Document text:
- - -

3.2. What devices are supported?

   Suspend/resume for SATA devices is not working well yet. Jens Axboe has a
   patch that will help for some users; see the [141]SATA driver section for
   more.

   Brightness controls for LCD panels is sometimes not controllable by ACPI;
   often, the vendor uses some proprietary method, having the BIOS adjust
   brightness directly when certain hotkeys are pressed. In this case you are
   liable to see odd messages in your log like these:
        kernel: atkbd.c: Unknown key pressed (translated set 2, code 0x85 on is
a0060/serio0).
        kernel: atkbd.c: Use 'setkeycodes e005 <keycode>' to make it known.

   Various  ethernet  cards have problems, but there are patches. See the
   [142]Ethernet cards section for more.

   ATI Radeon cards usually need help for suspend to RAM. See the [143]RadeonFB
   patches section for more. [FIXME and see if this helps X].

   See also the note above about supported hardware for information about other
   video devices.
     _________________________________________________________________

3.3. Which BIOSes are supported?

   Any BIOS that claims to support ACPI can be used under Linux. In practice,
   BIOSes older than 2001 that claim to have ACPI support are often broken.
   Current BIOSes are often broken too because they have broken DSDT tables or
   missing ECDT tables.

- - -

Work to complete:
1) Answer these from the text on Linux ACPI support:
(a) Who has a patch that will help some users with SATA suspend/resume?
(b) Which cards usually need help for suspend to RAM?
(c) BIOSes older than what year that claim ACPI support are often broken?
2) Please resume the text on Linux ACPI support after its final sentence.
The data after this point comes from a separate source.

Material:

- - -

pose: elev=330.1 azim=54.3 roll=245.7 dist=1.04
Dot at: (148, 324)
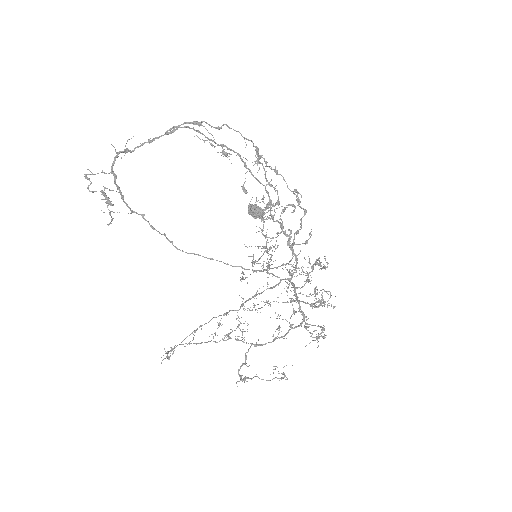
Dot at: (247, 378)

- - -

Responses per task:
1)
(a) Jens Axboe
(b) ATI Radeon cards
(c) 2001

2)
   If your DSDT is buggy, in the best case, Linux ACPI functionality will be
   enabled but some functions will not work; in the worst case, your system may
   freeze. Fortunately, there is often a workaround available. See [144]DSDT
   editing for more information.

   If your ECDT is missing, there's a boot parameter, acpi_fake_ecdt, which can
   help you. See [145]Boot parameters reference for more information.

   Some BIOSes are known to be broken and they are included in a blacklist in
   the ACPI driver. Systems with those BIOSes at this writing are:

     * Compaq Presario 1700
     * Sony FX120, FX140, FX150M
     * Compaq Presario 800, Insyde BIOS
     * IBM 600E
     * all systems with ASUS P2B-S BIOS
     _________________________________________________________________

3.4. How can I tell if my BIOS supports ACPI?

   The most reliable way to tell is to boot with an ACPI-enabled kernel and
   look for ACPI messages in the log. You should see at least

        kernel: ACPI: Interpreter enabled

   and messages like this if you have PCI slots:

        kernel: ACPI: PCI Interrupt 0000:00:1d.7[A] -> Link [LNKA] -> GSI 11 (l
evel, low) -> IRQ 11

   If you see messages like this:
        ACPI: System description tables not found
        ACPI-0084: *** Error: acpi_load_tables: Could not get RSDP, AE_NOT_FOUN
D
        ACPI-0134: *** Error: acpi_load_tables: Could not load tables: AE_NOT_F
OUND
        ACPI: Unable to load the System Description Tables

   then your BIOS does *not* have ACPI support.

   If you want other ways to check your system, you can look at your BIOS
   settings; many systems have ACPI-related options in their BIOS menus, though
   not all. For example, the Dell XPS Gen 2, while fully ACPI-compliant, has no
   mention of ACPI in the BIOS settings at all.

   You can also run acpidump, which is packaged with most distributions. To run
   it, be root and at the command prompt, type acpidump.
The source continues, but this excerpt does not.